Along with this, the regulator is also considering reducing the existing collateral requirement of up to 130% under the SLB framework. In comparison, markets such as the US and Europe typically require collateral of around 100%. However, SEBI has not yet clarified the extent of the proposed reduction.
Why is there Emphasis on Strengthening the Cash Market?
SEBI’s primary objective is to encourage investors to shift from the highly leveraged derivatives market towards the cash equity market. Over the past few years, derivatives trading has expanded rapidly, but the associated risks have also increased.
According to SEBI, nearly 90% of retail investors trading in derivatives incur losses. At the same time, the capital deployed in derivatives is around three times that of the cash market, while the total contract value is nearly 500 times larger, significantly higher than in most major global markets.
To address this imbalance, the government and SEBI have introduced several measures over the past 18 months, including increasing the cost of derivatives trading.

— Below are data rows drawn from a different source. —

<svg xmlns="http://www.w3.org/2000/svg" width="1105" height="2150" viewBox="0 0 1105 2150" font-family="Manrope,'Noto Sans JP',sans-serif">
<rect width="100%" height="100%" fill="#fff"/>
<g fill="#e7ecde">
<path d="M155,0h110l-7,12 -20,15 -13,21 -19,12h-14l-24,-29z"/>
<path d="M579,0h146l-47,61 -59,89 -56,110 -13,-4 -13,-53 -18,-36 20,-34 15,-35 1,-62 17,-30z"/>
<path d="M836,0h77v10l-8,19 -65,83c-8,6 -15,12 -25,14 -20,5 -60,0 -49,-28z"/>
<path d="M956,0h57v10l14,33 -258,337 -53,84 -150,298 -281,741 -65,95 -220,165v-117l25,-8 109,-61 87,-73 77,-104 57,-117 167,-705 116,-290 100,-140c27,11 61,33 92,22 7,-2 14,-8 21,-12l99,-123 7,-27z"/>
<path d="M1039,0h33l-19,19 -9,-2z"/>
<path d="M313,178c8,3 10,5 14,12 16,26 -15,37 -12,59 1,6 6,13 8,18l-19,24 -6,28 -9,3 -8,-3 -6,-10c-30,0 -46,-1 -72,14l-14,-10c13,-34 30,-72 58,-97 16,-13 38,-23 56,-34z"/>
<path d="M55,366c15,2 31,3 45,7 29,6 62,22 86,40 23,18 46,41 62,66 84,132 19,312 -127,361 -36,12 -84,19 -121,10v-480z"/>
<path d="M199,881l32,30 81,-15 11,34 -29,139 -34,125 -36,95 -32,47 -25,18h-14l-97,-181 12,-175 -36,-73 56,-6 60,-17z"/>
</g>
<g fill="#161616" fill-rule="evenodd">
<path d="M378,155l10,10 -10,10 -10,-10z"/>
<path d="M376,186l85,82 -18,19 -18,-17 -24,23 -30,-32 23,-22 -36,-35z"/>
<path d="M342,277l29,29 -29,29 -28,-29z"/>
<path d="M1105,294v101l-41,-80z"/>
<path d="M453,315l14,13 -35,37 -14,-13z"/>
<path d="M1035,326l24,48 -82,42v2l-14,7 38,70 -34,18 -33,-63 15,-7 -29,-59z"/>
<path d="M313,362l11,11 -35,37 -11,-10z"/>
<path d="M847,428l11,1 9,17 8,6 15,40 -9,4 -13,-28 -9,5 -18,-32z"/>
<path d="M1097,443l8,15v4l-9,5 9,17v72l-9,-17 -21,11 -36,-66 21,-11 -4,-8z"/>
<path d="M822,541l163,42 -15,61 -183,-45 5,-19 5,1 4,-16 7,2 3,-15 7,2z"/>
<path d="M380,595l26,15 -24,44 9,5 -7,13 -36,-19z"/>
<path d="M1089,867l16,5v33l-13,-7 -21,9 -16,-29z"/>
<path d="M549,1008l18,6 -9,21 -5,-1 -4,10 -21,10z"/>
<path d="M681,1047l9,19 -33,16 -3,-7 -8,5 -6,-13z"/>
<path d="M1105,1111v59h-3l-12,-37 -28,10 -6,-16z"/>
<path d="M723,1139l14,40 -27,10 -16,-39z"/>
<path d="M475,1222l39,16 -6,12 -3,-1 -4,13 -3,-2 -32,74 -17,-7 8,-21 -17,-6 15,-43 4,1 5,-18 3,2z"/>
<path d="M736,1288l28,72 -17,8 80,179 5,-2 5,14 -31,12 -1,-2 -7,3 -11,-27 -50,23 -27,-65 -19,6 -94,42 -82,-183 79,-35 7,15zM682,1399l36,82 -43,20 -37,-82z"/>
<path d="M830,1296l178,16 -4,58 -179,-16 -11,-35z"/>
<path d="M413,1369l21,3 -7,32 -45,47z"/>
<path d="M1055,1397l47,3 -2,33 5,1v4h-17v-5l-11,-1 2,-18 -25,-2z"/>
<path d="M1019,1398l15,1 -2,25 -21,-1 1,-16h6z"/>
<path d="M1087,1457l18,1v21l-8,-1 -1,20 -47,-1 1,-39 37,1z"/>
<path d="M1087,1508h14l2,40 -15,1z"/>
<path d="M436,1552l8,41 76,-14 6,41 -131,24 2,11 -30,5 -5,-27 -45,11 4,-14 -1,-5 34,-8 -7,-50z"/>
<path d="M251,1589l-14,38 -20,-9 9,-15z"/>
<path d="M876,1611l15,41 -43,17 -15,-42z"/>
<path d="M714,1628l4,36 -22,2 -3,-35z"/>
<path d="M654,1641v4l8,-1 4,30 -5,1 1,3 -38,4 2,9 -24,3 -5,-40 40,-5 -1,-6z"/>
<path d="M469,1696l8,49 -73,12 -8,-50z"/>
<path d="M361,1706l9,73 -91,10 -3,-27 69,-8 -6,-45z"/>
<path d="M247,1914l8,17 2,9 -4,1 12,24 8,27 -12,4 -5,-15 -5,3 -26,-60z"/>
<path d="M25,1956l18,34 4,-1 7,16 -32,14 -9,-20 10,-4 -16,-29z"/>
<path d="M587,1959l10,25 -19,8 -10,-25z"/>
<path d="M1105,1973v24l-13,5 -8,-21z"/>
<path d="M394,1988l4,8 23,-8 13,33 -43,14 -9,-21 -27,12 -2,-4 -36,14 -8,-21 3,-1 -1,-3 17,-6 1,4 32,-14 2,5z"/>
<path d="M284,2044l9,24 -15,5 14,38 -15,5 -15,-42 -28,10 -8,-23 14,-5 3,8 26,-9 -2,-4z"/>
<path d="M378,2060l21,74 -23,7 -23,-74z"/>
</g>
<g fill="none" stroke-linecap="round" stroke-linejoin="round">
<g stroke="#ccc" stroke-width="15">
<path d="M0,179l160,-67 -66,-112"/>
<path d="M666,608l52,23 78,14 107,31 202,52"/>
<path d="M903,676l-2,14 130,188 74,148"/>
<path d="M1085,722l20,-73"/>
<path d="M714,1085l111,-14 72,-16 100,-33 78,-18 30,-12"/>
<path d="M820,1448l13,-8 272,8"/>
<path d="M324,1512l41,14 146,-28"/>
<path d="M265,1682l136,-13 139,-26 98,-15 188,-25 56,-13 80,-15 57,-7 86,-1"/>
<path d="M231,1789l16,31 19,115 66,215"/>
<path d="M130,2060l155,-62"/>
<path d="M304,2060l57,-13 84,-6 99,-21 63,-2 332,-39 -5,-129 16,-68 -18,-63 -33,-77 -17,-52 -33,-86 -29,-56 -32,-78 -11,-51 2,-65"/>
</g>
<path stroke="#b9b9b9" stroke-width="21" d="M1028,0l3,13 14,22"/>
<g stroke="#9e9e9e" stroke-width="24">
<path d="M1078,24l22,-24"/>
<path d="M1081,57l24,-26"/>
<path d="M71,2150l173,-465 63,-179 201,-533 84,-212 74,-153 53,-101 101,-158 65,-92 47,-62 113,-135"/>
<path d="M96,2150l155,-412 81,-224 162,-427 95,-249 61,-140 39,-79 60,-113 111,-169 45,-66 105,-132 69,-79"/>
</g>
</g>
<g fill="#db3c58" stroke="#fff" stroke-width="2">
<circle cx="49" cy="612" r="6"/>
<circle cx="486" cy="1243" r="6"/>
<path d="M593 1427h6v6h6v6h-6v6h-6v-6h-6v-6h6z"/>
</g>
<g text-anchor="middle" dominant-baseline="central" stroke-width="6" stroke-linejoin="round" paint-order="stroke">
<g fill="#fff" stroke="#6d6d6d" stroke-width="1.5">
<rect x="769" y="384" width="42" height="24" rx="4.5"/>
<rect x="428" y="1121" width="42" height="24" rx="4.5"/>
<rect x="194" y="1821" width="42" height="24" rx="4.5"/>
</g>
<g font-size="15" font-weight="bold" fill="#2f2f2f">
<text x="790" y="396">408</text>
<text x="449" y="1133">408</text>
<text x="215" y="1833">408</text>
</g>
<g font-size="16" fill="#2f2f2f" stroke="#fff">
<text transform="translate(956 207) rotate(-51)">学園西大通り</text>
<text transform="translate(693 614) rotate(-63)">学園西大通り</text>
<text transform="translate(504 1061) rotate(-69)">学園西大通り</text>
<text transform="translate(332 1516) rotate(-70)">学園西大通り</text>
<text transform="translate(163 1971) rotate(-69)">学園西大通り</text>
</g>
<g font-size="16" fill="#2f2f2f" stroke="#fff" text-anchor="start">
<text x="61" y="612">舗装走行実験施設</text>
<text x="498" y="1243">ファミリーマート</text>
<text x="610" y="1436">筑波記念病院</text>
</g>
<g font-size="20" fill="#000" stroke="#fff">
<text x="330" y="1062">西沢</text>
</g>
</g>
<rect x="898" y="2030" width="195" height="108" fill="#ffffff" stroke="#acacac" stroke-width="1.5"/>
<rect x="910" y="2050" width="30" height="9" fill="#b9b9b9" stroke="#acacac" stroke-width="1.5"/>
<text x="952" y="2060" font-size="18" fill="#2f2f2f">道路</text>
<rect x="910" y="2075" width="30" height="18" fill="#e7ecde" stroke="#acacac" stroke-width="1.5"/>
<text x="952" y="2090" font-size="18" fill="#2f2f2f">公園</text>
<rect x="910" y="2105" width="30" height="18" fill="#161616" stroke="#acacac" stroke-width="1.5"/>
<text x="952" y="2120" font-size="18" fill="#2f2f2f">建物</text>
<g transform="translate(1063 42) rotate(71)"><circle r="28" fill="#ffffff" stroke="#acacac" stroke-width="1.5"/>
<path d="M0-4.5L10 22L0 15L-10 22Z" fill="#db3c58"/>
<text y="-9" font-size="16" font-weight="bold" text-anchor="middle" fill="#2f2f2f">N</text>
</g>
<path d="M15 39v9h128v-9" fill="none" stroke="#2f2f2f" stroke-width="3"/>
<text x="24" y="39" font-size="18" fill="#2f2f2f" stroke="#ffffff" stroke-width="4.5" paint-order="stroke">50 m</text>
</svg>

The proposed changes to the SLB framework are another step towards making the cash market more competitive and attractive.
What Changes are Possible in the Rules?
Under the current rules, a share must meet several criteria, including liquidity, trading volume, and derivatives exposure, to qualify for the SLB framework. For example, it must have an average monthly trading turnover of at least Rs 1 billion over the previous six months. In addition, its derivatives exposure across the market must also be at least Rs 1 billion.
According to sources, SEBI is considering relaxing some of these eligibility criteria so that more liquid companies can become part of the framework. However, one key rule is likely to remain unchanged, stock lending and borrowing will continue to take place only through the exchange platform. In many Western markets, this facility is also available through brokers.
What Does This Mean for Investors?
If the proposal is implemented, investors will have access to a larger pool of shares for short selling. A lower collateral requirement could also make the process more accessible and efficient. This may improve liquidity and support better price discovery in the cash market.
However, the objective of these changes is not to replace derivatives trading but to make the cash equity market more active. Investors should remember that short selling carries significant risks. Therefore, understanding the strategy and managing risk effectively remain essential before making any investment decisions.
What’s Next?
India’s economy has maintained a strong growth rate of 6-7% over the past decade, excluding the pandemic period. During the same time, investor participation in the stock market has also increased significantly. One of the biggest indicators of this growth is that the total market capitalisation of the National Stock Exchange (NSE) has risen from around $1 trillion nearly a decade ago to more than $5 trillion today. This reflects the growing strength of India’s capital markets and rising investor confidence.
Going forward, the final rules and details related to the proposal are expected to be decided by the end of the year. If implemented as planned, these changes could further strengthen the Indian stock market while creating new opportunities for both domestic and foreign investors.
Disclaimer: This article is for educational and informational purposes only and does not constitute investment advice or a recommendation to buy or sell any securities. The companies mentioned are cited as examples within the context of market developments. Investors are advised to conduct their own due diligence and consult their financial advisor before making any investment decisions.
Investments in the securities market are subject to market risks. Read all related documents carefully before investing.